Assigned task
Can you recast the material as a numbered list, beginning at the line that has "Which series has the widest spread of values?" and stopping after the line that has "What position from the right is 23:00?"? Drop the blank lines and leave the pictures out.

---------- Data for review ----------

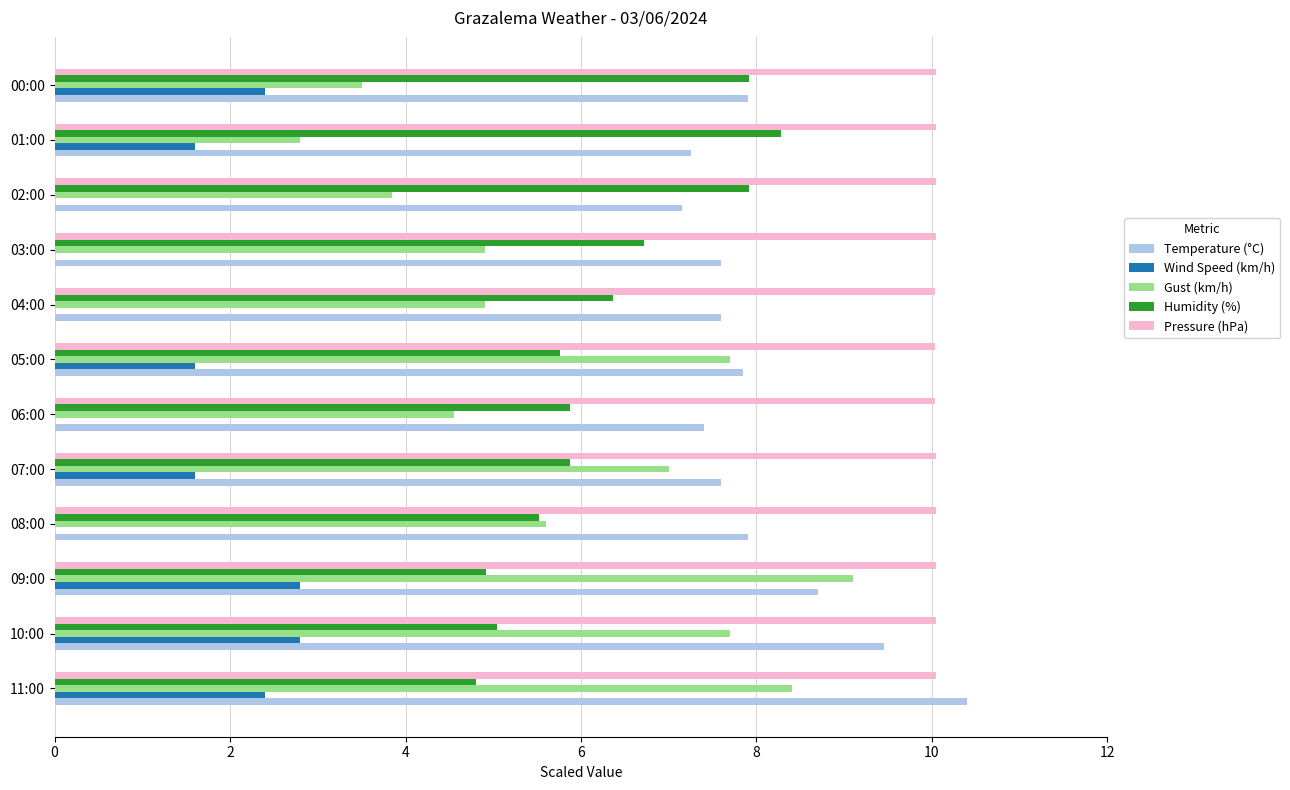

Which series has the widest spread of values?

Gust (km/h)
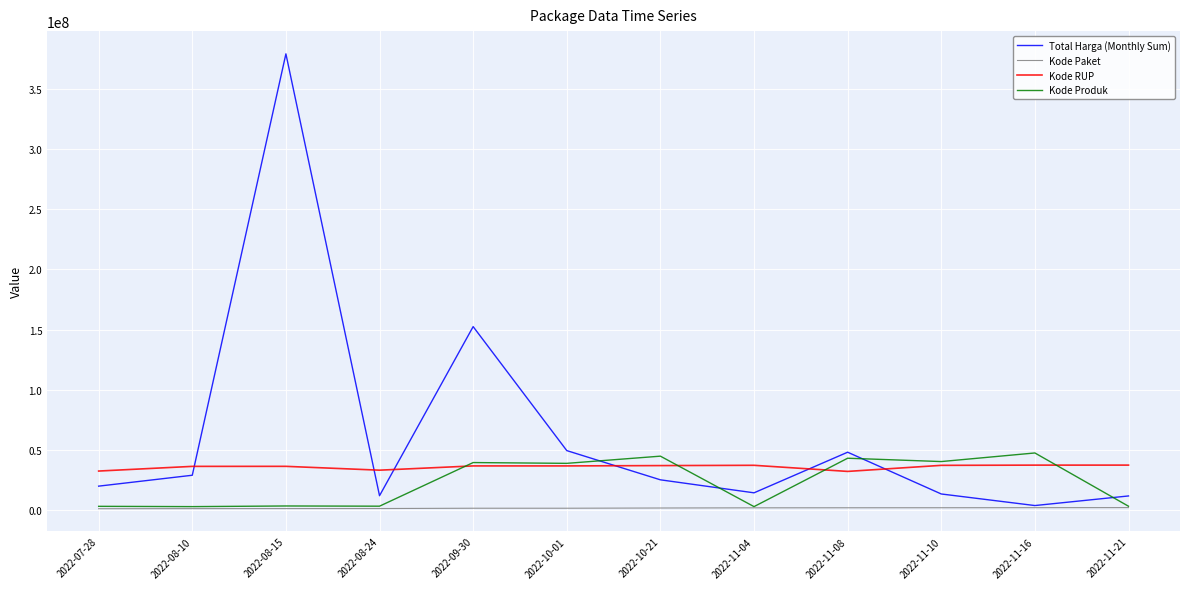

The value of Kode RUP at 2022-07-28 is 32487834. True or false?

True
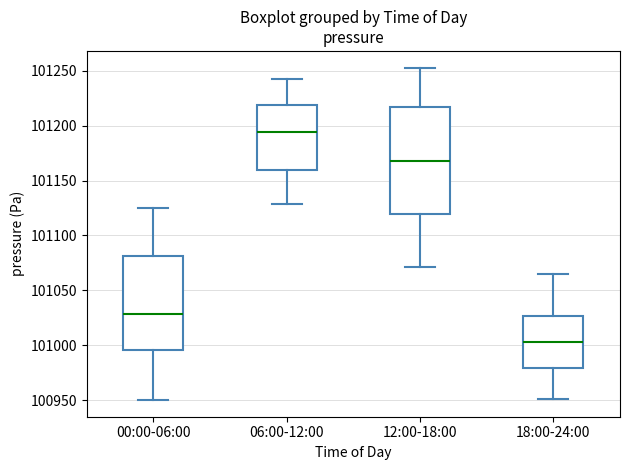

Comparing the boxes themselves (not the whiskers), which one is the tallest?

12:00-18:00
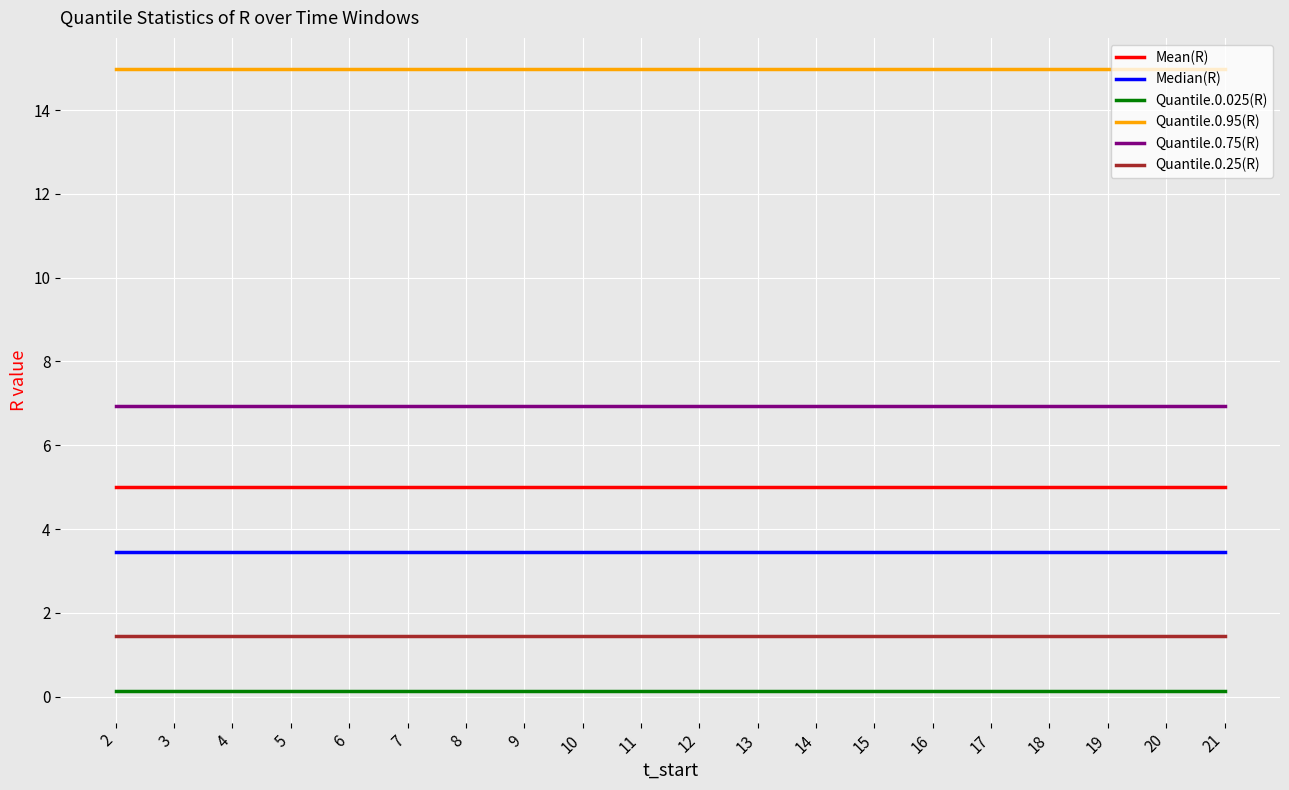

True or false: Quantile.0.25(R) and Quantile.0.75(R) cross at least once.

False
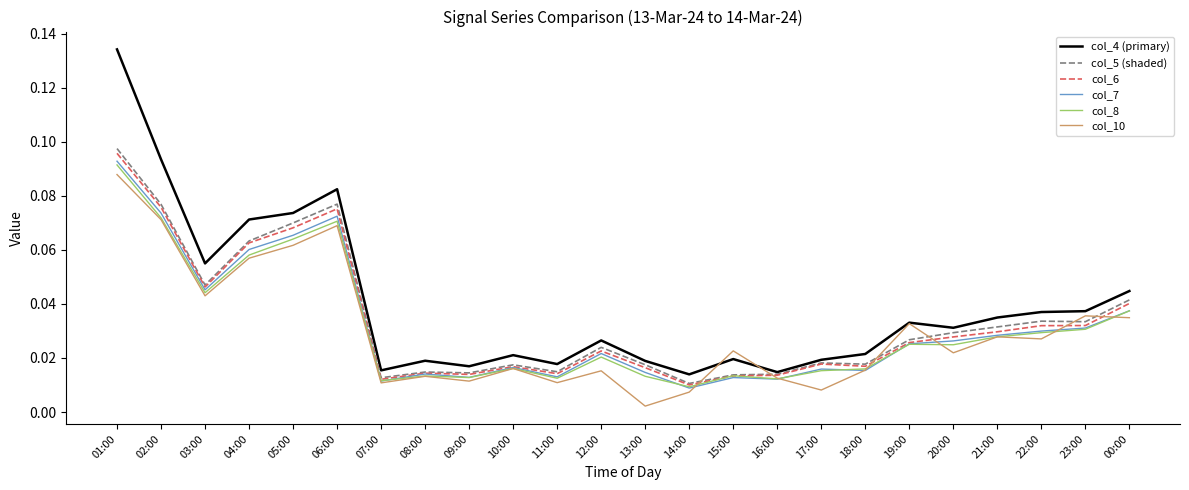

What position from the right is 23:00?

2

----------
---------- Data for review ----------

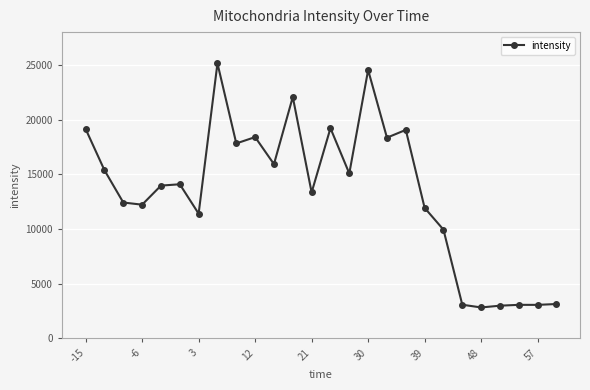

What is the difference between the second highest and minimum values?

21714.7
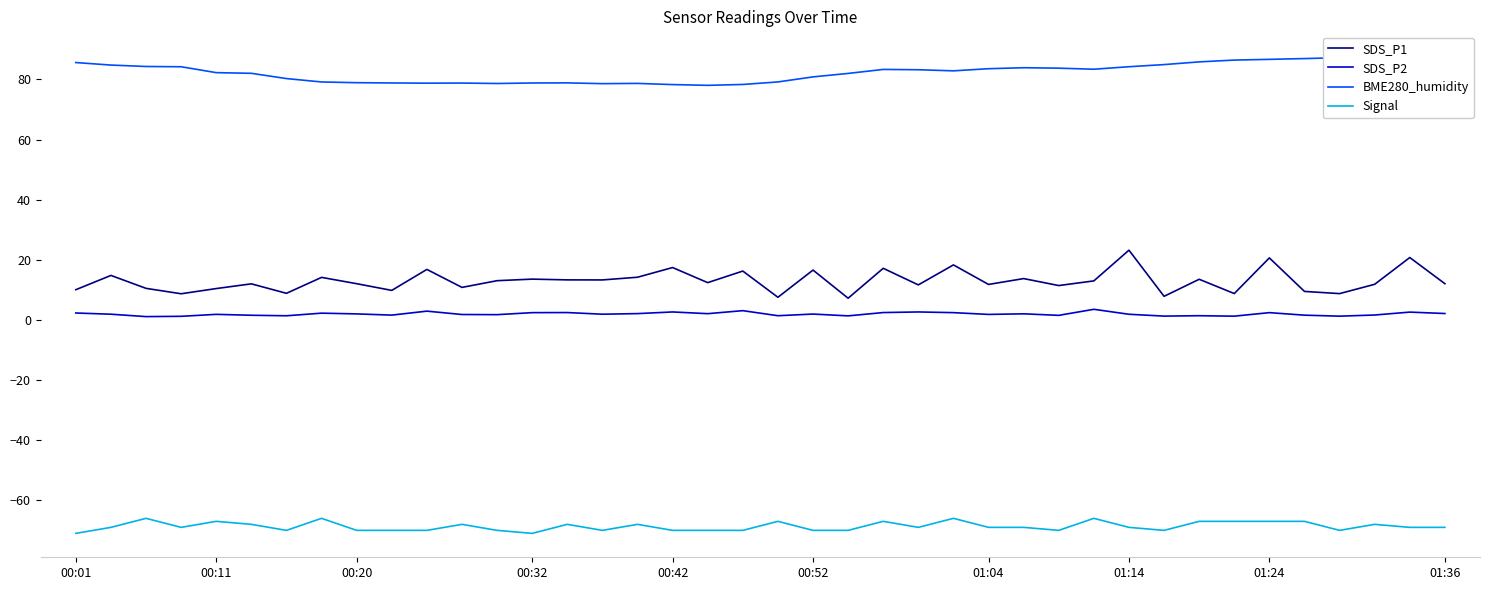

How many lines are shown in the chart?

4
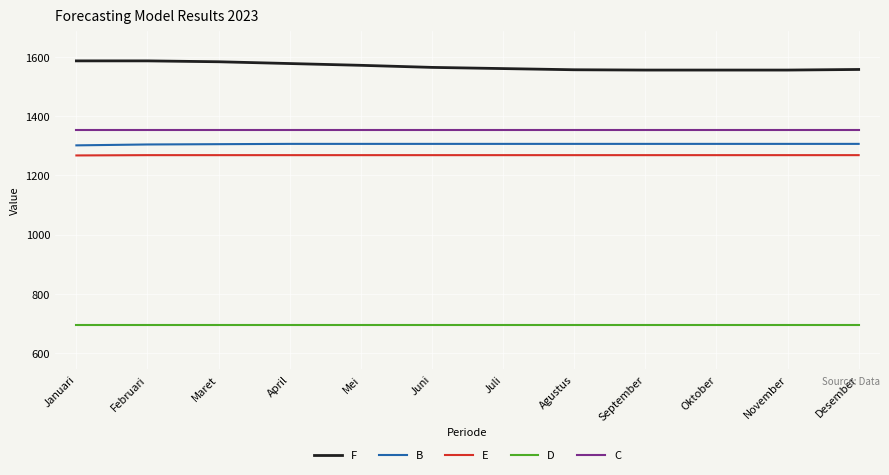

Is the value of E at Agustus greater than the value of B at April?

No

----------

Solution to this problem
1. Which series has the widest spread of values?
2. Gust (km/h)
3. The value of Kode RUP at 2022-07-28 is 32487834. True or false?
4. True
5. Comparing the boxes themselves (not the whiskers), which one is the tallest?
6. 12:00-18:00
7. True or false: Quantile.0.25(R) and Quantile.0.75(R) cross at least once.
8. False
9. What position from the right is 23:00?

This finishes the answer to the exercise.